I've mentioned Dr. Michael Greger before as my go-to guy for all things nutrition. He provides an amazing, completely free, comprehensive site where he researches peer-reviewed studies on almost any and every nutrition topic. Dr. Neil Barnard and Dr. John McDougall are a couple other terrific plant-based docs I regularly refer to.

Recently, I listened to Dr. Joel Fuhrman on a podcast. (I'm quite obsessed with podcasts. I can't get in my car without listening to one. Provides condensed information and saves me from reading every book!) Dr. Fuhrman is quite prolific in the plant-based community and authored the popular book, Eat to Live. He coined the term "nutritarian" diet (basically a nutrient-dense whole foods plant-based diet). He's compelling and often provides sobering information on the state of health today. He states that almost 90% of Americans are now obese, given that the current BMI is actually skewed. He's also written a new book called Fast Food Genocide. I have yet to read it but I've heard him discuss the book on podcasts. It's pretty fascinating stuff. He cites that food choices aren't just linked to physical illness and chronic disease but can actually be linked to crime, violence and mental health. The theory is that those who are eating a poor diet are more likely to become substance abusers and criminal offenders.

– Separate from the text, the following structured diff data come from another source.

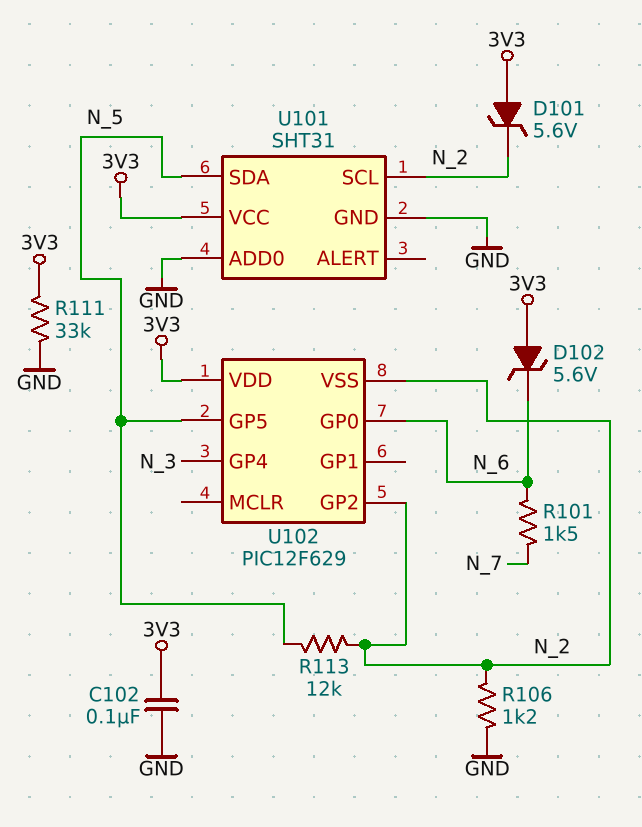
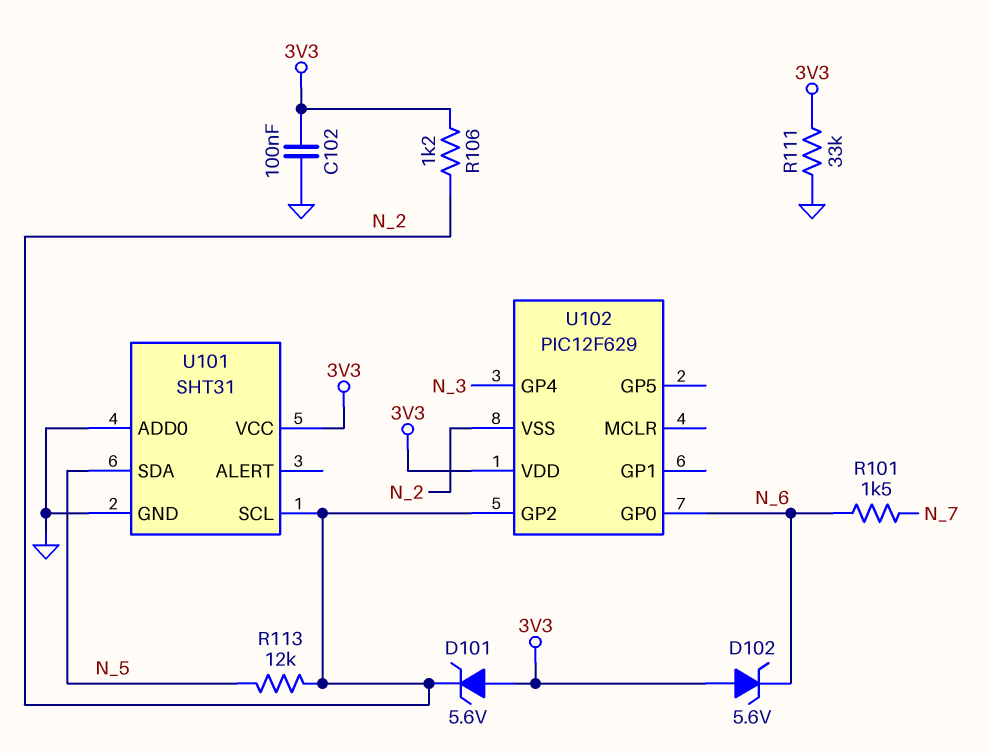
R106: 1.2k (GND, N_2) -> 1.2k (3V3, N_2)
U102 pin GP5: N_5 -> none

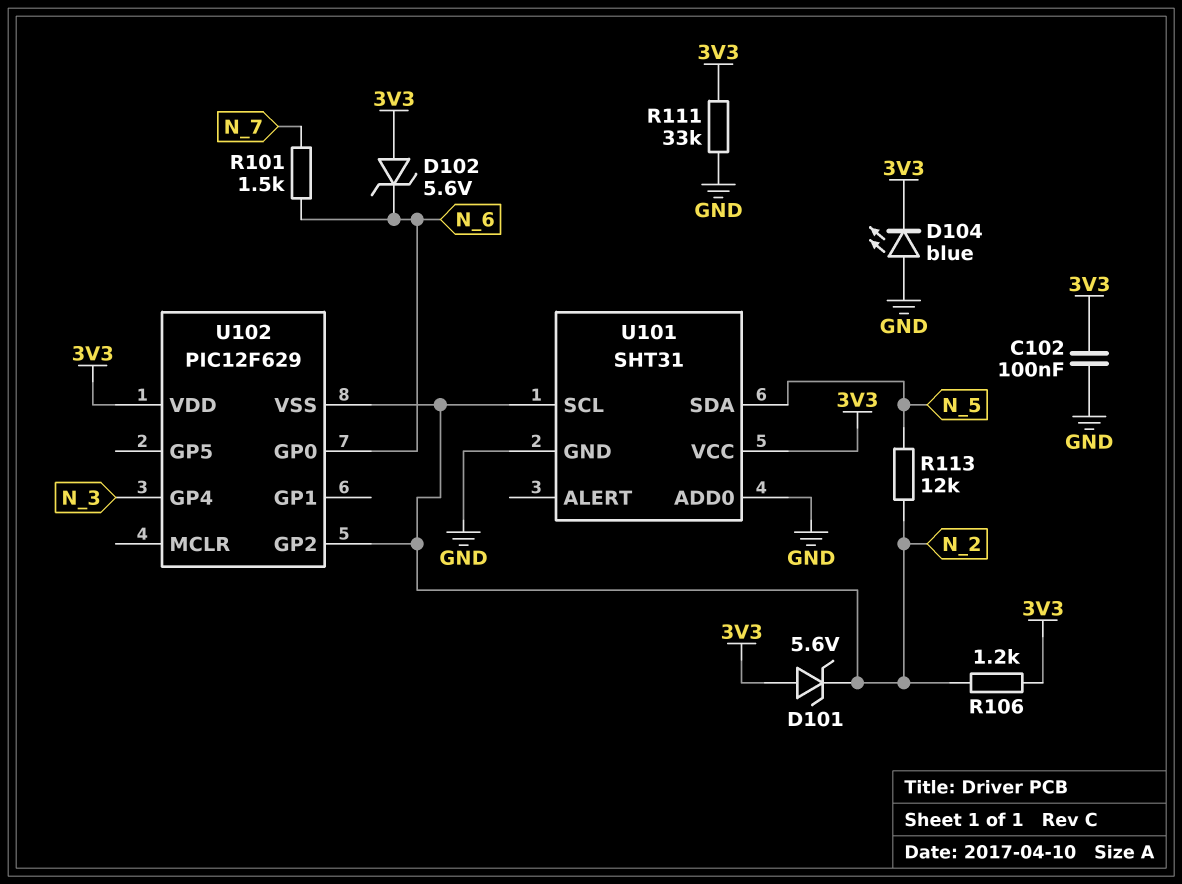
D104: none -> LED blue (A GND, K 3V3)

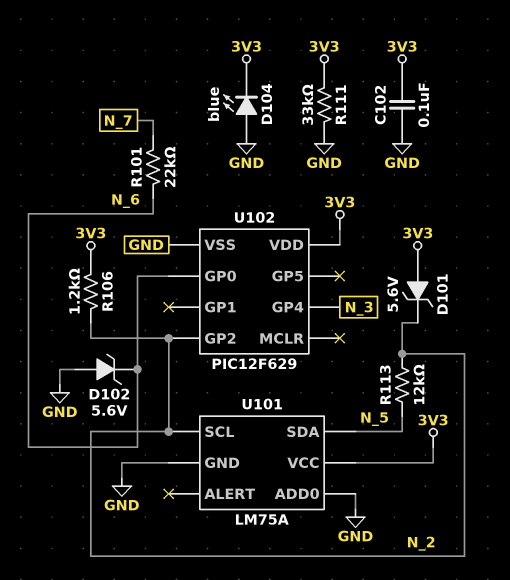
D102: zener 5.6V (A 3V3, K N_6) -> zener 5.6V (A GND, K N_6)
R101: 1.5k (N_6, N_7) -> 22k (N_6, N_7)
U101: SHT31 -> LM75A
U102 pin VSS: N_2 -> GND

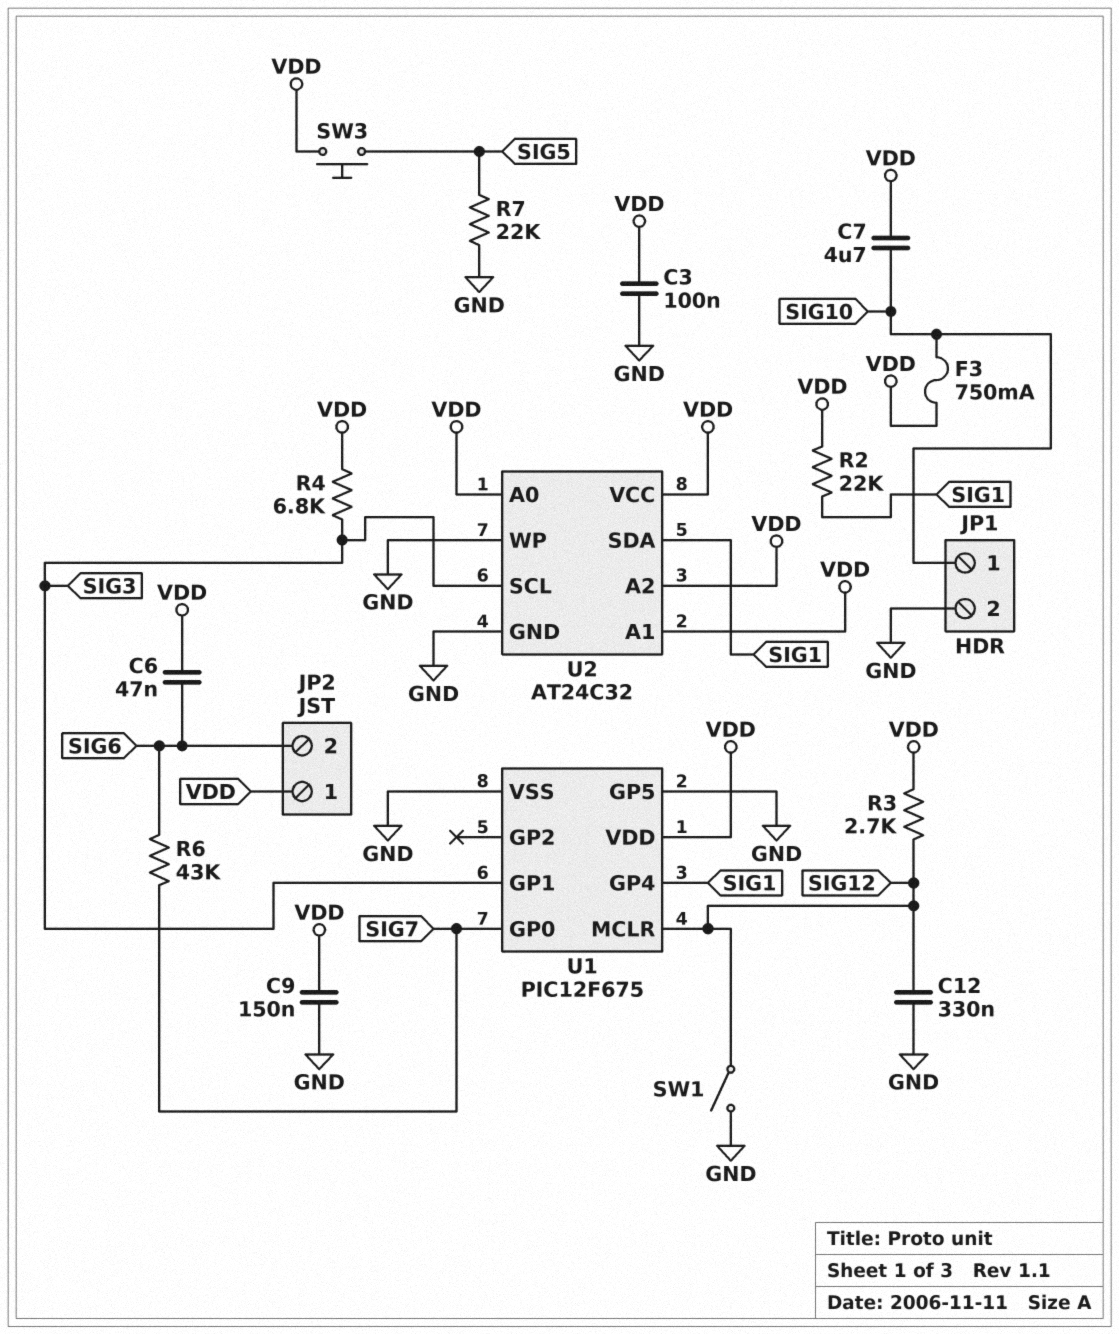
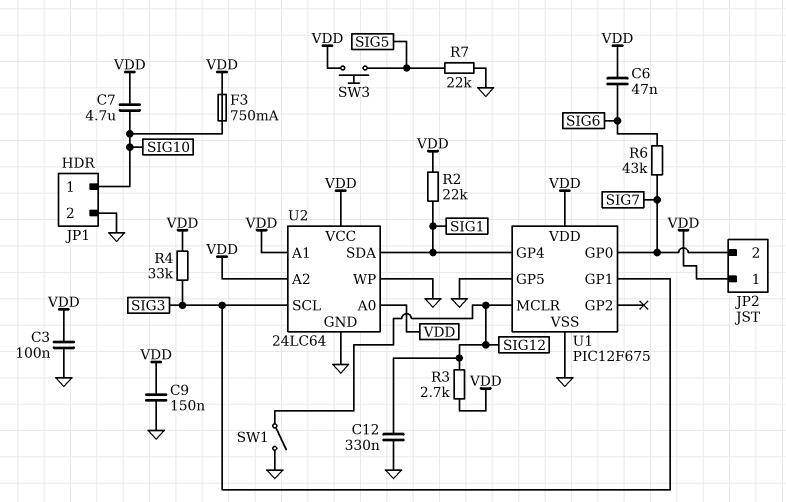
JP2 pin 2: SIG6 -> SIG7
R4: 6.8k (SIG3, VDD) -> 33k (SIG3, VDD)
U2: AT24C32 -> 24LC64

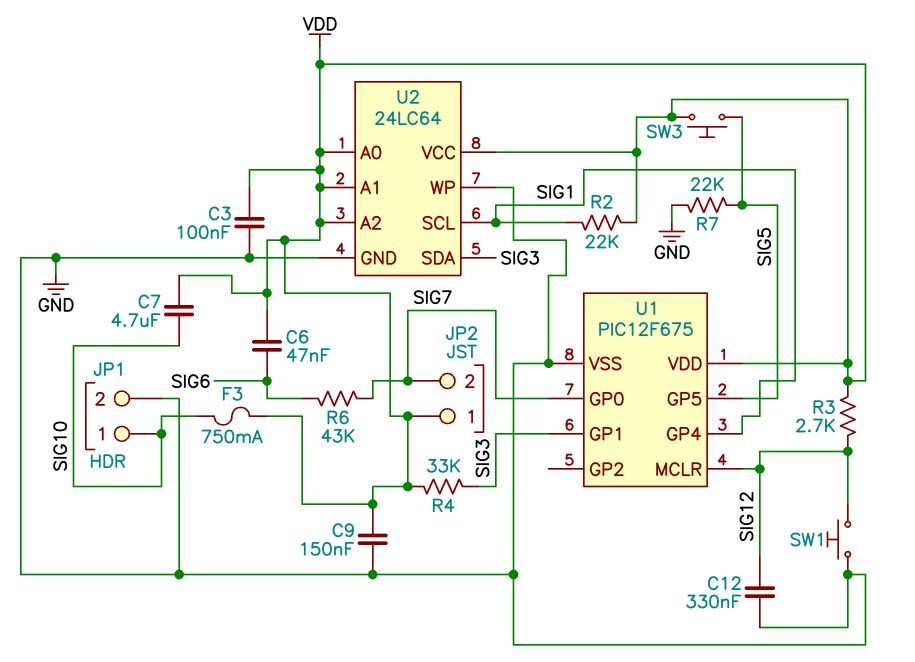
SW1: switch (GND, SIG12) -> button (GND, SIG12)
U1 pin GP5: GND -> SIG5
U2 pin SCL: SIG3 -> SIG1
U2 pin SDA: SIG1 -> SIG3

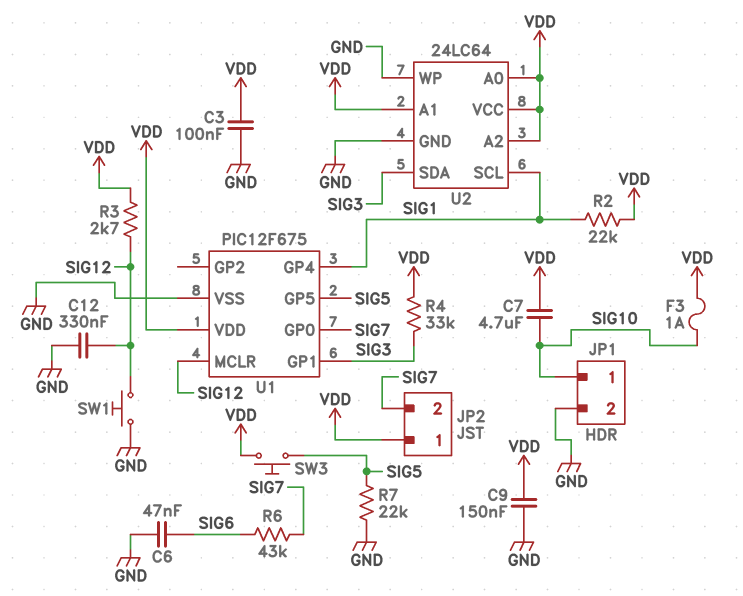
C6: 47nF (SIG6, VDD) -> 47nF (GND, SIG6)
F3: 750mA (SIG10, VDD) -> 1A (SIG10, VDD)

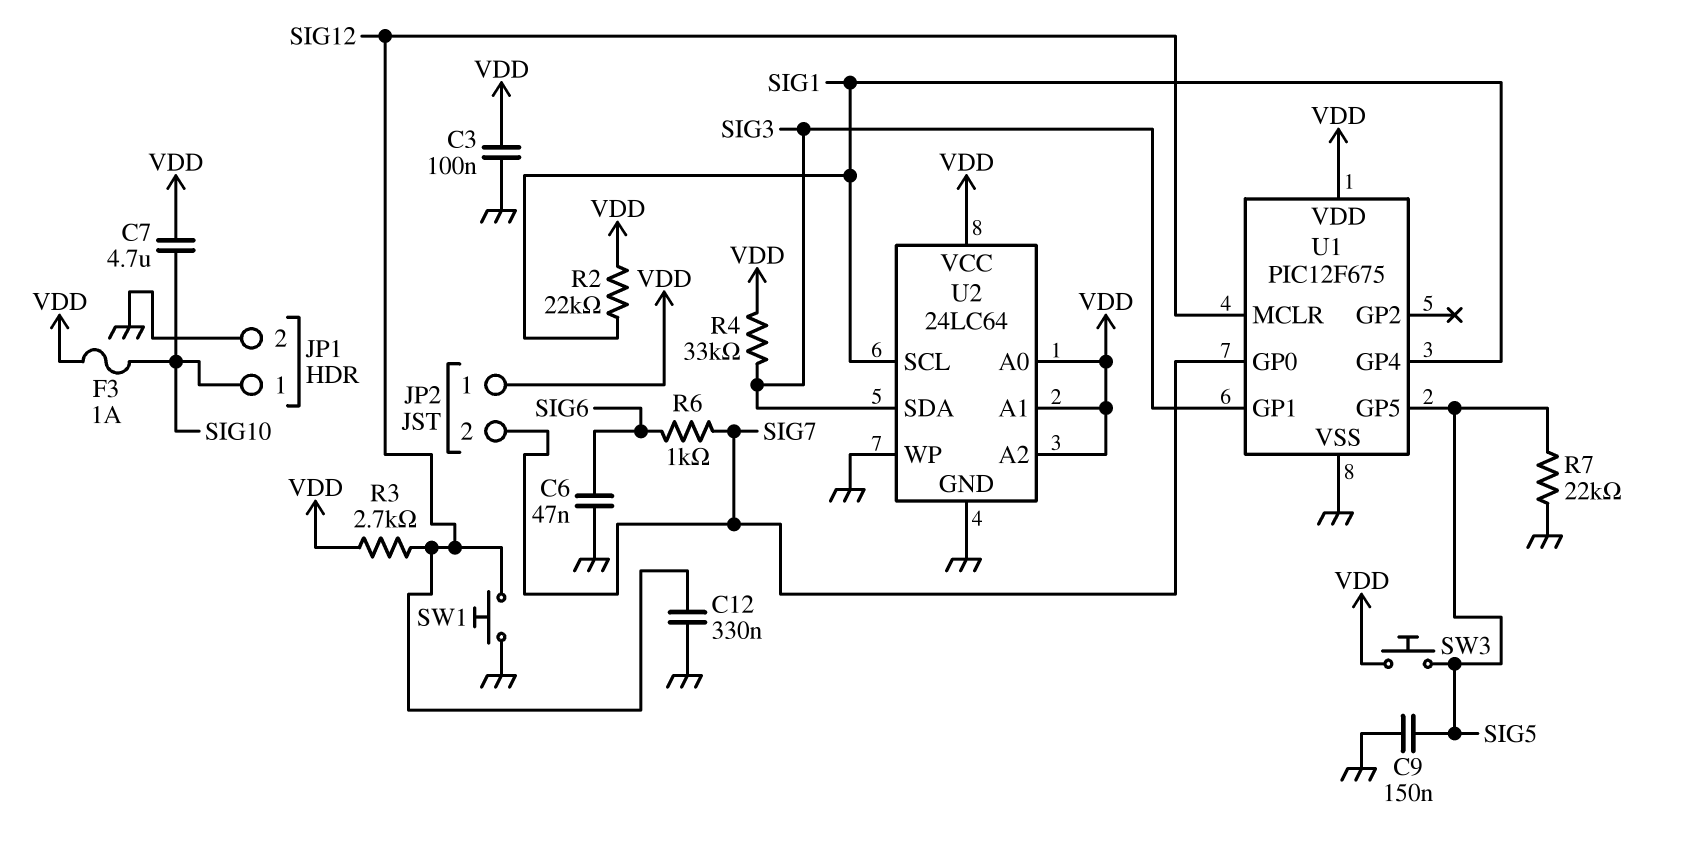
C9: 150nF (GND, VDD) -> 150nF (GND, SIG5)
R6: 43k (SIG6, SIG7) -> 1k (SIG6, SIG7)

One big takeaway from Dr. Fuhrman is his term "g-bombs" which stands for greens, beans, onions, mushrooms, berries and seeds (I love acronyms that make it easier for me to remember things!). G-bombs are foods which are proven to have anti-cancer promoting properties and should be incorporated daily in our diets. Since I heard this term, I've been trying to do this. If you're adhering to a plant-based diet, this really shouldn't be that hard to do. Chances are you're already eating these foods. You may just not be eating them every day so I encourage you to give it a try. Even if you're not 100% plant-based, try incorporating them. It's actually not that hard to do. For example, at breakfast, I usually have overnight oats or some cooked steel-cut oats. I always throw blueberries and a handful of walnuts on top. For lunch, I have a big salad with greens and seeds but now I make sure to put chopped scallions on there (Dr. Fuhrman says raw onion is especially beneficial). For dinner, I normally have a bowl with veg and grains. I throw in a cruciferous vegetable like broccoli and some cooked mushrooms and I'm good for the day. You can see how pretty simple it is and these are foods I love anyways so why not incorporate more of them?